QUÉ HACER:
A - Di si cada afirmación está de acuerdo con el fragmento sobre los sandinistas en Nicaragua, contestando sí o no y citando literalmente las palabras que lo deciden. (i) Según Ramírez, Nicaragua siempre ha estado dominada por ciertas familias. (ii) Los renovadores sandinistas han criticado abiertamente la política económica del régimen. (iii) Gracias a sus acuerdos con el régimen, el FSLN se convirtió en una fuerza política alternativa.
B - Retoma el fragmento sobre los sandinistas en Nicaragua y sigue escribiendo a partir de su última oración.

--- FRAGMENTO DE PÁGINA ---

Para Ramírez, Nicaragua siempre ha estado dominada por determinadas familias de conocidos apellidos y ahora "el cambio estructural, la transformación de la sociedad, la justicia económica, pasan por la participación democrática, y por la fuerza de las instituciones, más que por la fuerza de los individuos".

 

Los renovadores sandinistas se juegan a la carta del centro y aunque han mantenido una posición activa en favor de las reformas, han guardado silencio frente a la política económica del régimen.

 

El apoyo táctico FSLN al gobierno, le permitió al primero conservar las cuotas de poder en determinadas instituciones del Estado. Al mismo tiempo, parte de la cúpula sandinista, con el silencio del gobierno, se benefició de la llamada “piñata", un cuestionable reparto de los bienes confiscados a los somocistas o adquiridos durante el régimen sandinista. A cambio de ello, el régimen chamorrista pudo aplicar su plan económico neoliberal. Los acuerdos tácticos del FSLN con el régimen, le han impedido convertirse en una fuerza política alternativa, que canalice el descontento popular y se proyecte como una real opción de poder para el 97.

--- MATERIAL PROPORCIONADO ---

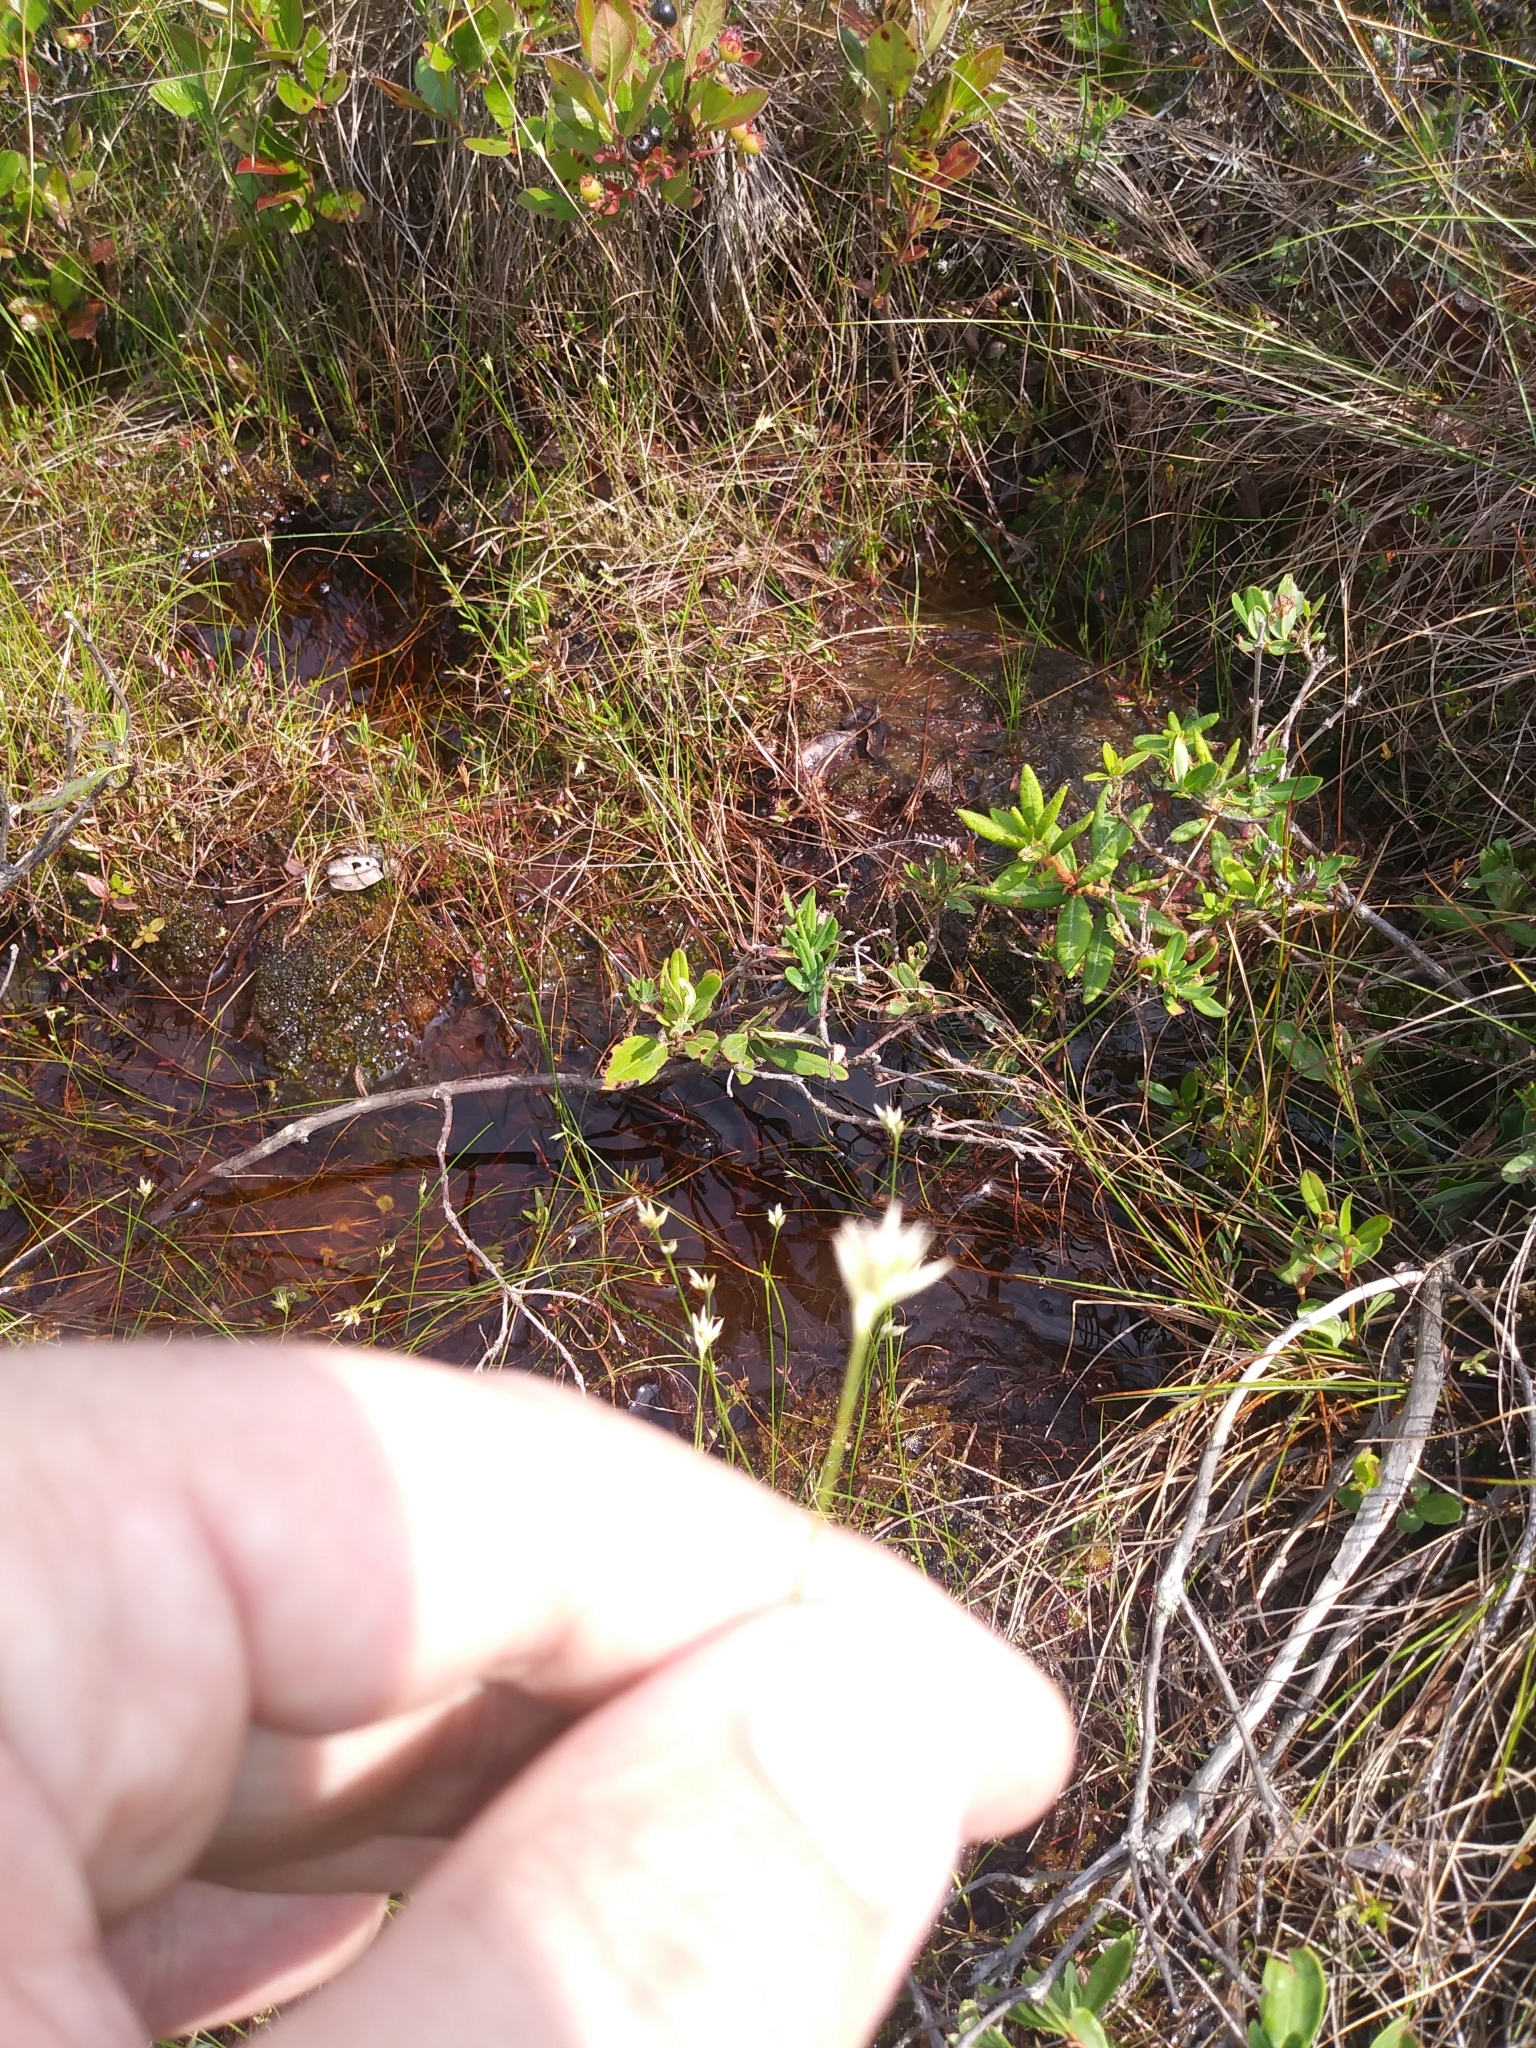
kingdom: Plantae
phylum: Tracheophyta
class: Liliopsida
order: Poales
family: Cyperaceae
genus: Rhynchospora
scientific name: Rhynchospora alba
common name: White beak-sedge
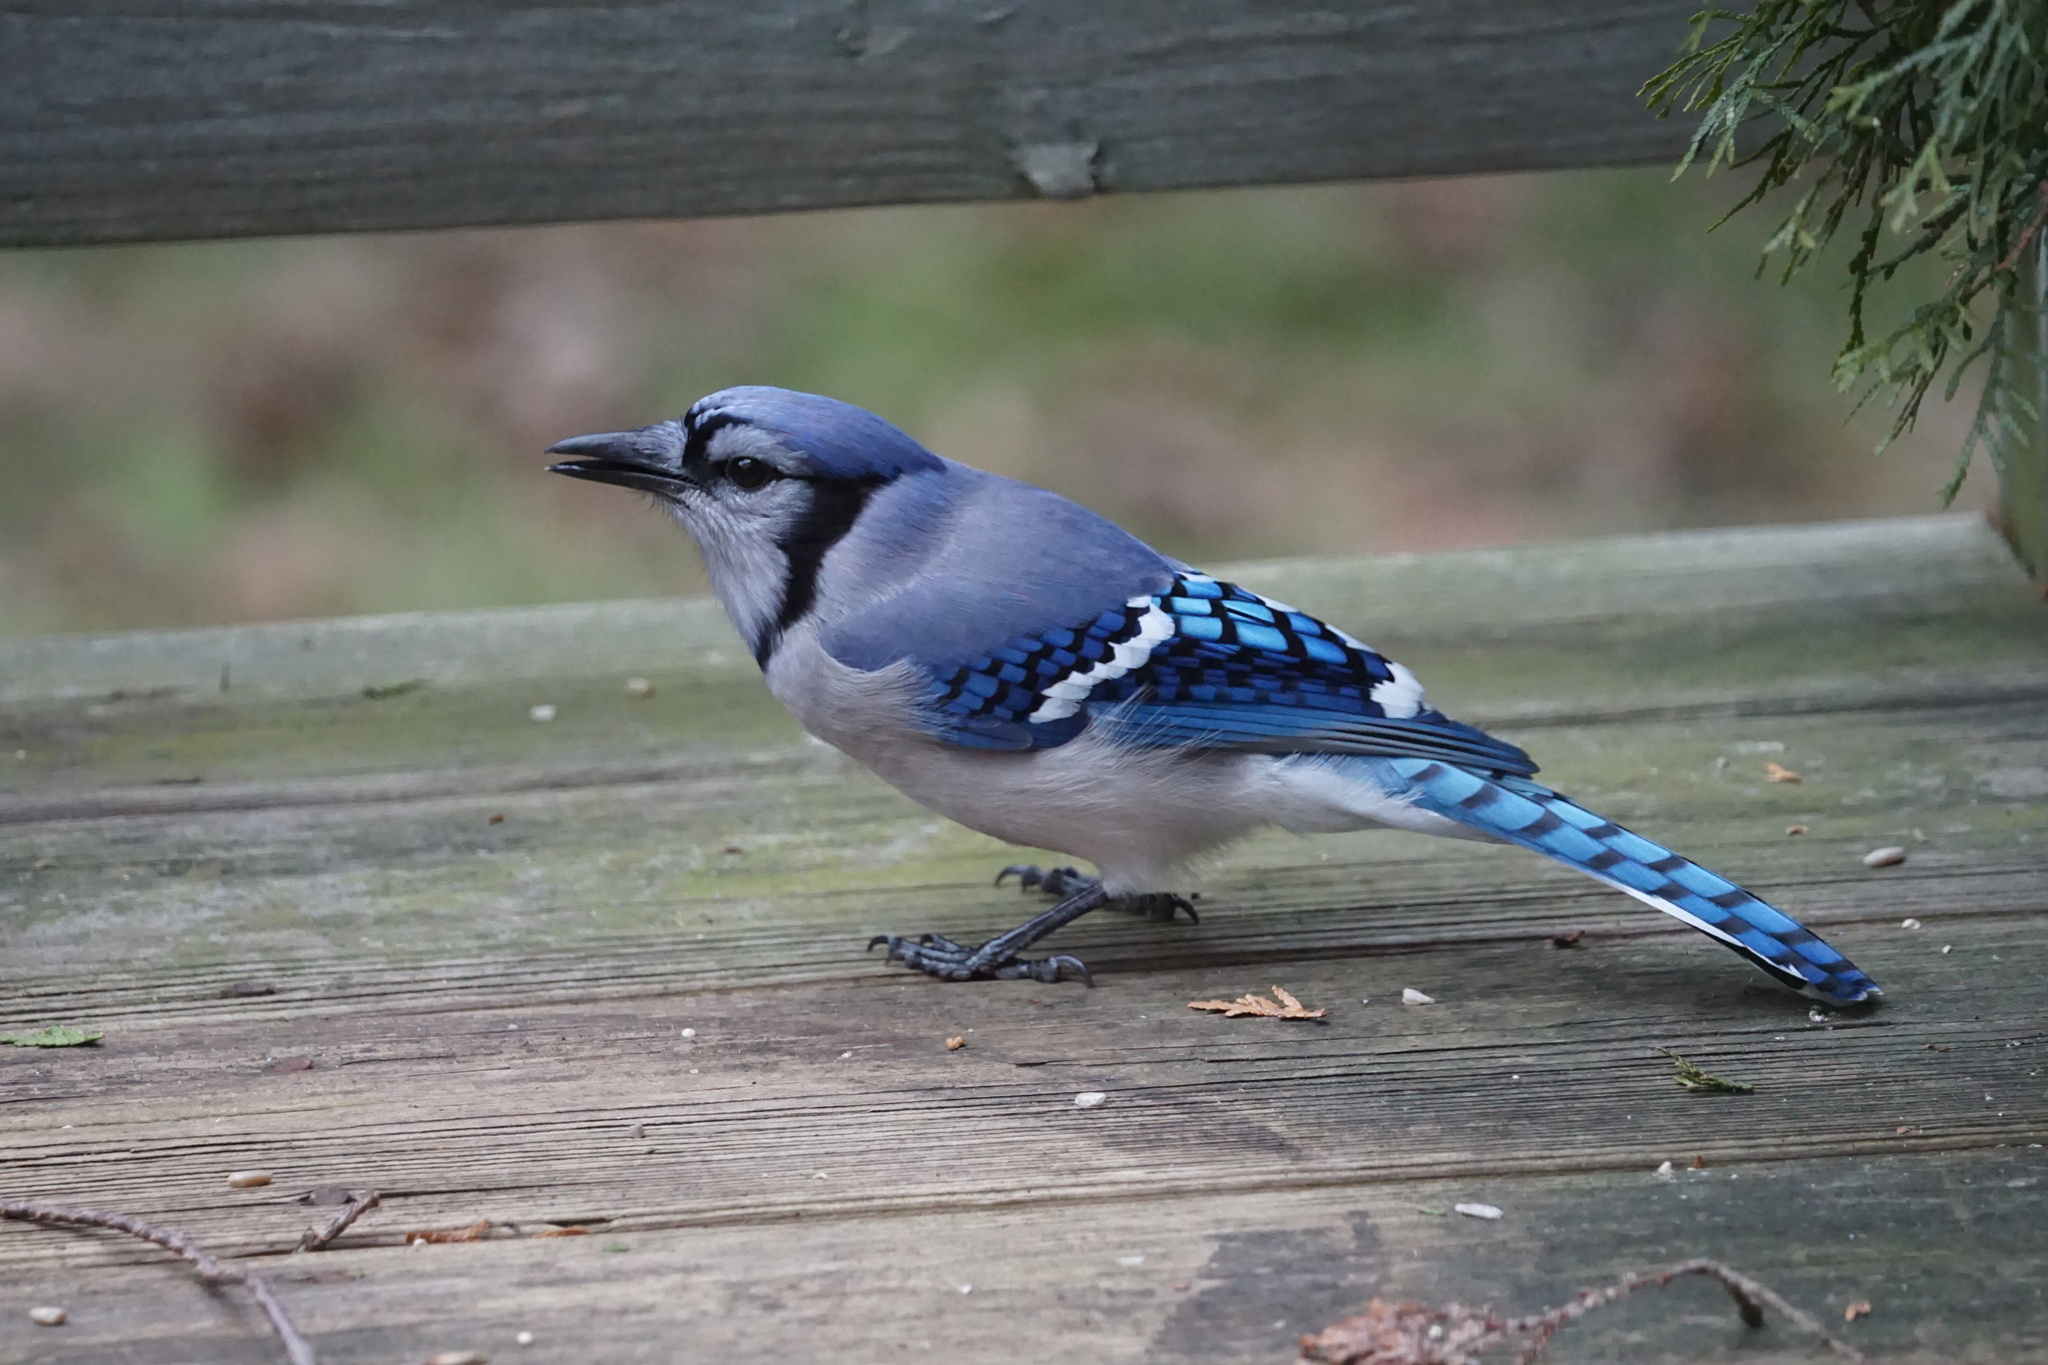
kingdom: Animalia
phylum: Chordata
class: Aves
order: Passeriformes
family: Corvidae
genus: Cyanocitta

---

RESPUESTAS:
A -
(i) Sí: "Nicaragua siempre ha estado dominada por determinadas familias de conocidos apellidos"
(ii) No: "han guardado silencio frente a la política económica del régimen"
(iii) No: "le han impedido convertirse en una fuerza política alternativa"

B -
 

La crisis del sistema político y el descontento hacia el régimen chamorrista está siendo capitalizada por una alianza populista de derecha, encabezada por el alcalde de Managua, Arnoldo Alemán, quien se proyecta como la opción electoral más fuerte para suceder a Violeta Chamorro.

 

Sumidos en una profunda crisis política y económica, el descrédito y la división de sus fuerzas democráticas, el futuro de los nicaragüenses se presenta incierto e impredecible: en esta situación, los sectores que propugnan la ideología del libre mercado pueden pescar a río revuelto.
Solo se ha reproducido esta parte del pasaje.